DVD Review: Frontrunner: The Afghan Woman who Surprised the World

These days, social documentaries stick to a few simple formulas. One is to show the process of social reform in relation to whatever sorry, formidable or oppressive state of affairs that exist, and show accord with the reformists even if the odds are against these changes succeeding.

Frontrunner: The Afghan Woman who Surprised the World (2007), which premiered at the 14th annual Slamdance Film Festival, follows Dr. Massouda Jalal, a pediatrician and teacher who ran for president of Afghanistan in 2004, as she walks the political fault lines between patriarchy, militancy, and the better financed political machine of the eventual winner, President Hamid Karzai.

As a case study, Frontrunner examines the kind of investment needed to make democracy take root in a difficult cultural terrain and explores the process of building a political framework that allows women to develop social and political power. For this documentary, there is no debate. Democracy is a necessary condition for women to voice their concerns in their own country, for theocratic governments create male hegemonies that are reinforced by tribal politics. Although Frontrunner focuses on democracy as a political mechanism, it also argues that democracy is a moral instrument, one that allows all groups to express their political wills regardless of factional affiliations.

As a political candidate, Jalal ventures bravely into the agora, breaking new ground by making arguments to legitimize her position. Her rhetorical exegesis is to use examples from democratic countries with significant Muslim populations (Turkey, Indonesia, India) that have or have had women leaders. Once she is in the thick of her candidacy, she works tirelessly in her campaign, giving interviews and speeches to interested but sometimes skeptical audiences. Here, the spoken word is the primacy of political power, particularly in a culture with stunning illiteracy rates.

Clearly, the film's purpose is to create an empathic understanding of Jalal, to see Afghanistan from her perspective, and to understand her run for the presidency. In a few scenes, the documentary adopts Jalal and her husband's criticisms of Karzai to illustrate his political advantages, ones that come from the kind of tribalism that, for the film, is antithetical to democratic practices. These points may be fair, and there's lots to admire about the film's focus, but Frontrunner suffers from some simple problems.

To develop a better understanding of its subject, the film should have composed a more substantive portrait of Jalal rather than just focusing on her political identity. Frontrunner skimps on explaining those important aspects that have helped shape her political perspective. What are her views on philosophy, theology and, even, parenthood, aspects which an academic would be prepared to answer? Quite curiously, the documentary makes little attempt to explain Jalal's view of the paradigm shift that accorded her the freedom to run for office.

These expository problems are compounded when the documentary begins a bit confusingly with Afghanistan's 2002 election for the interim presidency because the process by which Jalal decides to run is edited too statically to understand fully. In media res plunks us down into a confusing election process. Certainly, this confusion is deliberate, but the documentary over relies on multiple voices to explain the competing confusions.

What is clear, however, is that the film isn't afraid to argue that the work for women relies on the labor of men. From her husband, her vice presidential candidates (she has two) and her media staff, males work tirelessly to contribute to her candidacy. In this sense, the documentary works best when showing how political majorities help minorities understand the full benefits of citizenry.

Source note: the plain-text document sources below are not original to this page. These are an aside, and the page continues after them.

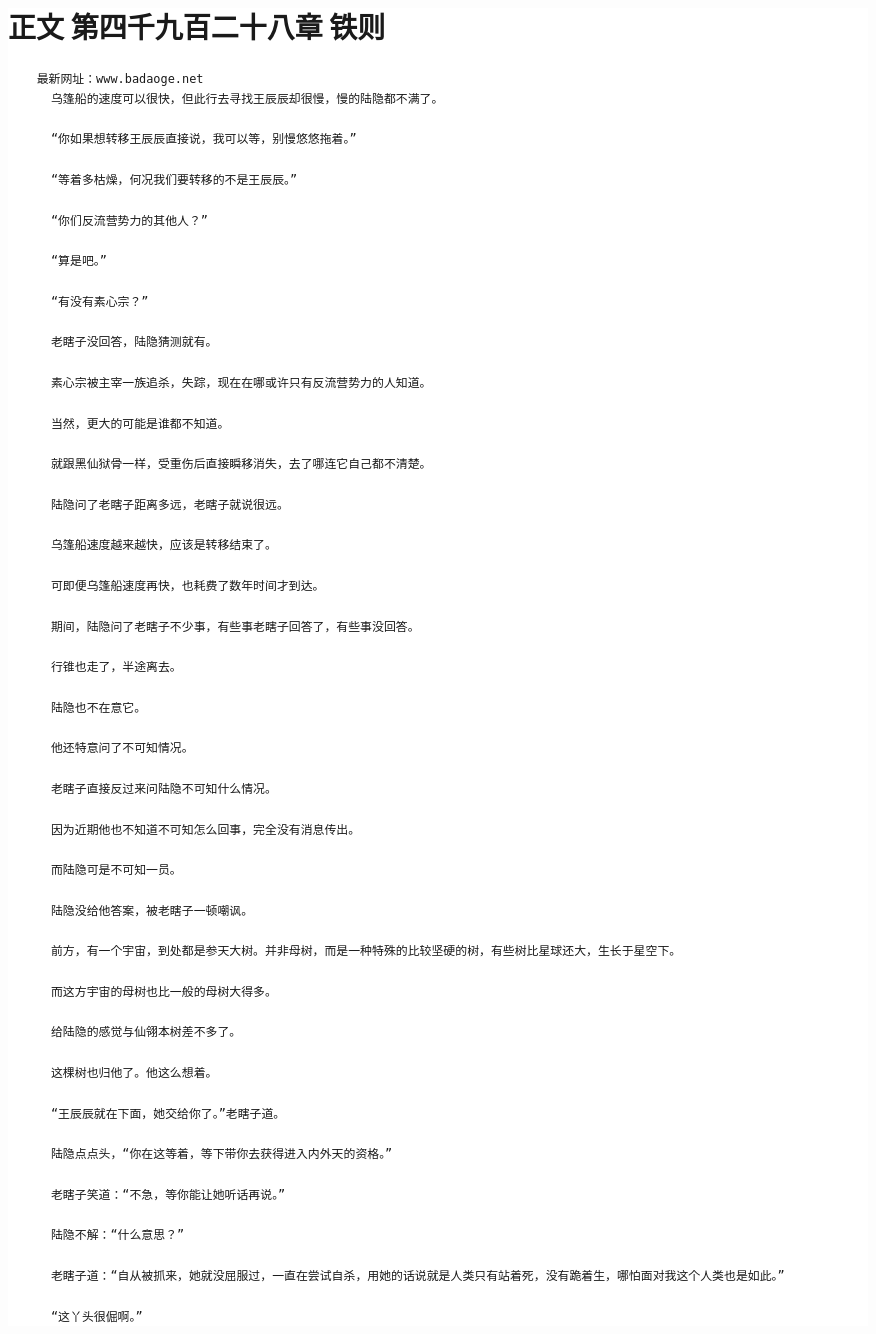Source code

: # 正文 第四千九百二十八章 铁则
        最新网址：www.badaoge.net
          乌篷船的速度可以很快，但此行去寻找王辰辰却很慢，慢的陆隐都不满了。
      
          “你如果想转移王辰辰直接说，我可以等，别慢悠悠拖着。”
      
          “等着多枯燥，何况我们要转移的不是王辰辰。”
      
          “你们反流营势力的其他人？”
      
          “算是吧。”
      
          “有没有素心宗？”
      
          老瞎子没回答，陆隐猜测就有。
      
          素心宗被主宰一族追杀，失踪，现在在哪或许只有反流营势力的人知道。
      
          当然，更大的可能是谁都不知道。
      
          就跟黑仙狱骨一样，受重伤后直接瞬移消失，去了哪连它自己都不清楚。
      
          陆隐问了老瞎子距离多远，老瞎子就说很远。
      
          乌篷船速度越来越快，应该是转移结束了。
      
          可即便乌篷船速度再快，也耗费了数年时间才到达。
      
          期间，陆隐问了老瞎子不少事，有些事老瞎子回答了，有些事没回答。
      
          行锥也走了，半途离去。
      
          陆隐也不在意它。
      
          他还特意问了不可知情况。
      
          老瞎子直接反过来问陆隐不可知什么情况。
      
          因为近期他也不知道不可知怎么回事，完全没有消息传出。
      
          而陆隐可是不可知一员。
      
          陆隐没给他答案，被老瞎子一顿嘲讽。
      
          前方，有一个宇宙，到处都是参天大树。并非母树，而是一种特殊的比较坚硬的树，有些树比星球还大，生长于星空下。
      
          而这方宇宙的母树也比一般的母树大得多。
      
          给陆隐的感觉与仙翎本树差不多了。
      
          这棵树也归他了。他这么想着。
      
          “王辰辰就在下面，她交给你了。”老瞎子道。
      
          陆隐点点头，“你在这等着，等下带你去获得进入内外天的资格。”
      
          老瞎子笑道：“不急，等你能让她听话再说。”
      
          陆隐不解：“什么意思？”
      
          老瞎子道：“自从被抓来，她就没屈服过，一直在尝试自杀，用她的话说就是人类只有站着死，没有跪着生，哪怕面对我这个人类也是如此。”
      
          “这丫头很倔啊。”
      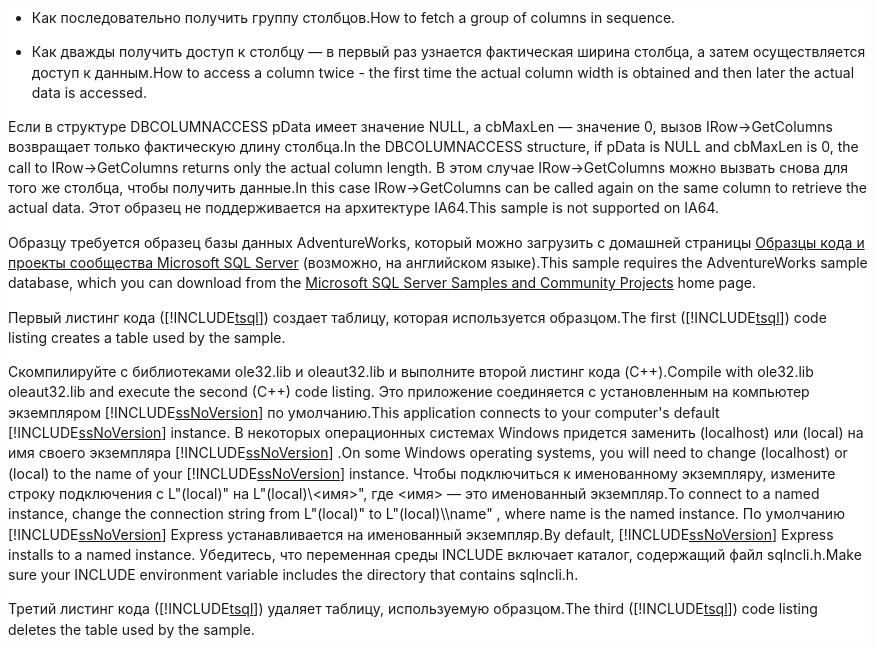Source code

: -   <span data-ttu-id="b74b9-129">Как последовательно получить группу столбцов.</span><span class="sxs-lookup"><span data-stu-id="b74b9-129">How to fetch a group of columns in sequence.</span></span>  
  
-   <span data-ttu-id="b74b9-130">Как дважды получить доступ к столбцу ― в первый раз узнается фактическая ширина столбца, а затем осуществляется доступ к данным.</span><span class="sxs-lookup"><span data-stu-id="b74b9-130">How to access a column twice - the first time the actual column width is obtained and then later the actual data is accessed.</span></span>  
  
 <span data-ttu-id="b74b9-131">Если в структуре DBCOLUMNACCESS pData имеет значение NULL, а cbMaxLen — значение 0, вызов IRow->GetColumns возвращает только фактическую длину столбца.</span><span class="sxs-lookup"><span data-stu-id="b74b9-131">In the DBCOLUMNACCESS structure, if pData is NULL and cbMaxLen is 0, the call to IRow->GetColumns returns only the actual column length.</span></span> <span data-ttu-id="b74b9-132">В этом случае IRow->GetColumns можно вызвать снова для того же столбца, чтобы получить данные.</span><span class="sxs-lookup"><span data-stu-id="b74b9-132">In this case IRow->GetColumns can be called again on the same column to retrieve the actual data.</span></span> <span data-ttu-id="b74b9-133">Этот образец не поддерживается на архитектуре IA64.</span><span class="sxs-lookup"><span data-stu-id="b74b9-133">This sample is not supported on IA64.</span></span>  
  
 <span data-ttu-id="b74b9-134">Образцу требуется образец базы данных AdventureWorks, который можно загрузить с домашней страницы [Образцы кода и проекты сообщества Microsoft SQL Server](https://go.microsoft.com/fwlink/?LinkID=85384) (возможно, на английском языке).</span><span class="sxs-lookup"><span data-stu-id="b74b9-134">This sample requires the AdventureWorks sample database, which you can download from the [Microsoft SQL Server Samples and Community Projects](https://go.microsoft.com/fwlink/?LinkID=85384) home page.</span></span>  
  
 <span data-ttu-id="b74b9-135">Первый листинг кода ([!INCLUDE[tsql](../../includes/tsql-md.md)]) создает таблицу, которая используется образцом.</span><span class="sxs-lookup"><span data-stu-id="b74b9-135">The first ([!INCLUDE[tsql](../../includes/tsql-md.md)]) code listing creates a table used by the sample.</span></span>  
  
 <span data-ttu-id="b74b9-136">Скомпилируйте с библиотеками ole32.lib и oleaut32.lib и выполните второй листинг кода (C++).</span><span class="sxs-lookup"><span data-stu-id="b74b9-136">Compile with ole32.lib oleaut32.lib and execute the second (C++) code listing.</span></span> <span data-ttu-id="b74b9-137">Это приложение соединяется с установленным на компьютер экземпляром [!INCLUDE[ssNoVersion](../../includes/ssnoversion-md.md)] по умолчанию.</span><span class="sxs-lookup"><span data-stu-id="b74b9-137">This application connects to your computer's default [!INCLUDE[ssNoVersion](../../includes/ssnoversion-md.md)] instance.</span></span> <span data-ttu-id="b74b9-138">В некоторых операционных системах Windows придется заменить (localhost) или (local) на имя своего экземпляра [!INCLUDE[ssNoVersion](../../includes/ssnoversion-md.md)] .</span><span class="sxs-lookup"><span data-stu-id="b74b9-138">On some Windows operating systems, you will need to change (localhost) or (local) to the name of your [!INCLUDE[ssNoVersion](../../includes/ssnoversion-md.md)] instance.</span></span> <span data-ttu-id="b74b9-139">Чтобы подключиться к именованному экземпляру, измените строку подключения с L"(local)" на L"(local)\\\<имя>", где <имя> — это именованный экземпляр.</span><span class="sxs-lookup"><span data-stu-id="b74b9-139">To connect to a named instance, change the connection string from L"(local)" to L"(local)\\\name" , where name is the named instance.</span></span> <span data-ttu-id="b74b9-140">По умолчанию [!INCLUDE[ssNoVersion](../../includes/ssnoversion-md.md)] Express устанавливается на именованный экземпляр.</span><span class="sxs-lookup"><span data-stu-id="b74b9-140">By default, [!INCLUDE[ssNoVersion](../../includes/ssnoversion-md.md)] Express installs to a named instance.</span></span> <span data-ttu-id="b74b9-141">Убедитесь, что переменная среды INCLUDE включает каталог, содержащий файл sqlncli.h.</span><span class="sxs-lookup"><span data-stu-id="b74b9-141">Make sure your INCLUDE environment variable includes the directory that contains sqlncli.h.</span></span>  
  
 <span data-ttu-id="b74b9-142">Третий листинг кода ([!INCLUDE[tsql](../../includes/tsql-md.md)]) удаляет таблицу, используемую образцом.</span><span class="sxs-lookup"><span data-stu-id="b74b9-142">The third ([!INCLUDE[tsql](../../includes/tsql-md.md)]) code listing deletes the table used by the sample.</span></span>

Though Jalal failed in her bid (she placed sixth), Frontrunner illustrates how a force of people are trying to change long-established cultural norms by altering social practices, and such changes begin with the freedom to act on one's personal beliefs.

In this sense, the documentary offers an interesting argument. Quite boldly, the film asserts that a political identity developed within a democracy leads to legitimate claims to power whereas an identity conceived outside of democracy leads to extremism. This kind of partisanship is but one facet of how the film identifies with Jalal. But because Middle Eastern affairs are complicated and dense, Frontrunner, unfortunately, relies on a simple dualism to compose its narrative -- where good things happen here and bad things are over there -- as a pedagogical resolve.

This didactic scheme of antithesis is useful when teaching audiences about what particular view or practice is best, but effective social documentaries should move beyond binaries by giving more insight and reflection on complex cultural matters by analyzing the dialectical relationships between individual choice and group behavior, politics and culture, and even religion and modernity. Though such juxtapositions are tried by the filmmakers, Frontrunner cuts too many thematic corners to achieve the substance the filmmakers clearly desire.

Finally, Frontrunner sees the effort of finding a public voice for women as an important struggle, so given what's at stake, the documentary takes this interesting subject and muffles its intellectual appeal by embracing a simple didacticism that never moves beyond composing a one-dimensional profile of a complicated woman. Despite these problems, the documentary does allow us to comprehend the immense difficulties of political reform in a culture held together by tribal customs and still suffering from the catastrophic effects of Taliban rule.